Scatter graphics: League 1, 1 Nov 2020
It feels like enough of the season has passed to justify a first look at the scatter graphics. These compare the attacking and defensive performances of every team in a division – each of the four graphics is explained briefly below and at length here.
First of all, here is how the number of shots taken by each club compares with those they face in return. The average number of shots taken per match is on the horizontal and the average number faced is on the vertical, so bottom right (take plenty, allow few in return) is good while top left (take few, allow plenty) is bad. The stripes are like contours: the greener the stripe, the better the performance (and vice versa for red).
It’s strange to see that league leaders Peterborough have taken and faced almost identical numbers of shots per match to bottom side Oxford – even if the latter were to win their two games in hand they’d still be underachieving in mid-table. MK Dons also stand out as an underachiever given that they’ve faced the fewest shots but have earned less than one point per match.

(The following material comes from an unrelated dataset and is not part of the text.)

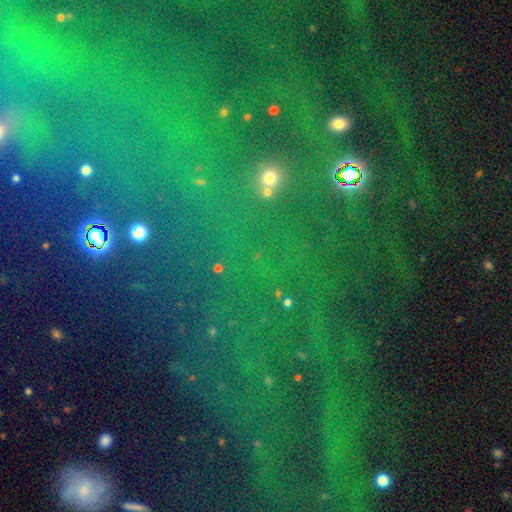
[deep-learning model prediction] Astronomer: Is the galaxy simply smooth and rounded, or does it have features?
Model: star or artifact — 78%.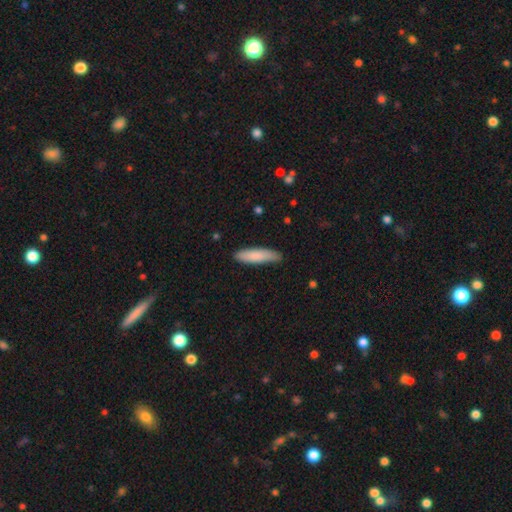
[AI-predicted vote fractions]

Now let’s look at attacking alone. The horizontal axis stays the same as in the graphic above, but now the vertical shows the average number of shots needed to score each league goal. Therefore bottom right is good (taking lots of shots and needing fewer efforts to convert) and top left is bad:
Shrewsbury‘s wasteful finishing is costing them so far – they’ve needed almost twice as many attempts to find the net as the average side, despite creating a respectable number of chances. The gap between the almost equally productive attacks of Oxford and Peterborough can also be explained by the former being almost twice as profligate so far.
Next let’s look at the defensive situation – basically take the above chart and replace the word “taken” for “faced” on both axes. Now top left is good – facing fewer shots and able to soak up more per goal conceded – and bottom right is bad:
Charlton have conceded just five goals so far despite facing an above-average number of shots, with over 20 attempts allowed for each time they’ve conceded. While MK Dons have faced around five fewer attempts per match, they’ve been breached roughly four times as easily.
Finally here’s an attempt at correcting the first graphic for the quality of chances created and allowed, using the same “expected goals” values that power my shot timelines (explained here). The reason for doing this is that the results tend to correlate more strongly with performance than when we treat all shots equally:
When we adjust for chance quality, Wigan look to be in the most trouble so far, although Gillingham‘s defence could do with some improvement and Charlton may find their attack running out of steam. Sunderland and Portsmouth currently sit on the fringes of the play-offs but I wouldn’t be surprised to see them claw their way upwards as the season unfolds.